The test was positive if the patient said it replicated the character and location of their pain compared with the test on the contralateral side.


The findings were:


  • Of 156 patients (57.4%) positive for ulnar fovea tenderness, there were 139 true positives and 17 false positives for foveal disruptions or ulnotriquetral ligament injuries or both by arthroscopy.

  • Of the 116 negative for ulnar fovea tenderness, arthroscopy indicated seven false negatives and 109 true negatives.

  • 95.2% sensitivity of the test in detecting foveal disruptions or ulnotriquetral ligament injuries or both (95% confidence interval 90% to 98%).

  • 86.5% specificity of the test in detecting foveal disruptions or ulnotriquetral ligament injuries or both (95% CI 79% to 92%).


To distinguish foveal disruption from ulnotriquetral ligament injury, the examiner checked stability of the distal radioulnar joint. Instability was defined as subjectively measured asymmetry of radius translation as the forearm is rotated.


"Ulnotriquetral ligament injuries are typically associated with a stable distal radioulnar joint and foveal disruptions are associated with an unstable distal radioulnar joint," the researchers wrote.


In the study, 40.9% of patients had joint instability and all but two of these were positive for ulnar fovea tenderness. Relatively few patients without joint instability were positive on the ulnar fovea test (30.4%). The majority of these (34 of 49) had injuries of the ulnotriquetral ligament.


The investigators briefly discussed therapy by closure of the longitudinal split tears with sutures arthroscopically.


A study of the efficacy of this approach for the relatively young patient group is ongoing. But Dr. Bergen hinted that this simple suturing approach followed by six weeks of immobilization then rehabilitation has "a very high percentage of success" for symptomatic relief whereas immobilization alone does not.

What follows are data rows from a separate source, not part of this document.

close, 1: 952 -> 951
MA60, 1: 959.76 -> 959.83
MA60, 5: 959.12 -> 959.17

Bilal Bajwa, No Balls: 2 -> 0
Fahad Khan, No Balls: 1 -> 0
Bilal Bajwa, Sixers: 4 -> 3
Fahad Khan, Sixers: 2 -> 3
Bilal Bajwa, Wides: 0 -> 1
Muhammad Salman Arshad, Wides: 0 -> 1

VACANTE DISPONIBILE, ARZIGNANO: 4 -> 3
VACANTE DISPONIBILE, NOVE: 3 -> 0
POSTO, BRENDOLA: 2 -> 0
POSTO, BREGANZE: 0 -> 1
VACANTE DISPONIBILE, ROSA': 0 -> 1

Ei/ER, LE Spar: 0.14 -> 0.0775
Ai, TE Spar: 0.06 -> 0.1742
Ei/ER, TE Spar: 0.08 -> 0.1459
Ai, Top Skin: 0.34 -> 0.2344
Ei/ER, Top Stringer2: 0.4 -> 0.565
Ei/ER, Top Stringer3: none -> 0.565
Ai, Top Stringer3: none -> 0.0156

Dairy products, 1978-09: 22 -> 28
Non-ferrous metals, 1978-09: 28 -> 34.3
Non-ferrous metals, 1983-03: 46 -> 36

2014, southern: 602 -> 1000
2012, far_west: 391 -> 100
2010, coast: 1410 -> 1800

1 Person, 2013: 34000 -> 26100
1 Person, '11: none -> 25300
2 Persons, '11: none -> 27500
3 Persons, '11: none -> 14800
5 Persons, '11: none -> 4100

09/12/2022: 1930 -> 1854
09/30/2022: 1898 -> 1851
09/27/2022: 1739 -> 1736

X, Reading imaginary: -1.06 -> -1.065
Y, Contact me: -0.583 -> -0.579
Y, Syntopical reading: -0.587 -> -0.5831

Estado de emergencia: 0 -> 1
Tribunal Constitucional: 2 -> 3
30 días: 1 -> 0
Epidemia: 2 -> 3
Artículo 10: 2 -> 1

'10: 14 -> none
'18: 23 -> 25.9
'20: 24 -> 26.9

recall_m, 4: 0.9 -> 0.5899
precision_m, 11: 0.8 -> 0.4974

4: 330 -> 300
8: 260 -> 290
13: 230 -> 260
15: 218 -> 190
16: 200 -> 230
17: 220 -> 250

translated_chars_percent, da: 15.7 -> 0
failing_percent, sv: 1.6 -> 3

This anecdotal evidence suggests that the split tear is likely the pathology for the symptoms, though it remains unclear "why an injury like this hurts," Dr. Bergen said, except that the ligament contains nerve tissue.


The researchers said their findings only establish diagnostic utility of the test for patients symptomatic despite appropriate nonsurgical interventions, without other evidence of pathology, "for whom wrist arthroscopy would be the next logical step in the diagnostic workup," they wrote.


"This study does not establish the clinical importance" of ulnotriquetral ligament split tears, they added.


However, in Dr. Bergen's practice, "if a patient is symptomatic and has a positive fovea sign, then I'm thinking of taking them to surgery just on the basis of that sign," he said.


The researchers reported no conflicts of interest.

Primary Source

American Journal of Hand Surgery

Tay SC, et al J Hand Surg 2007;32A:438-444.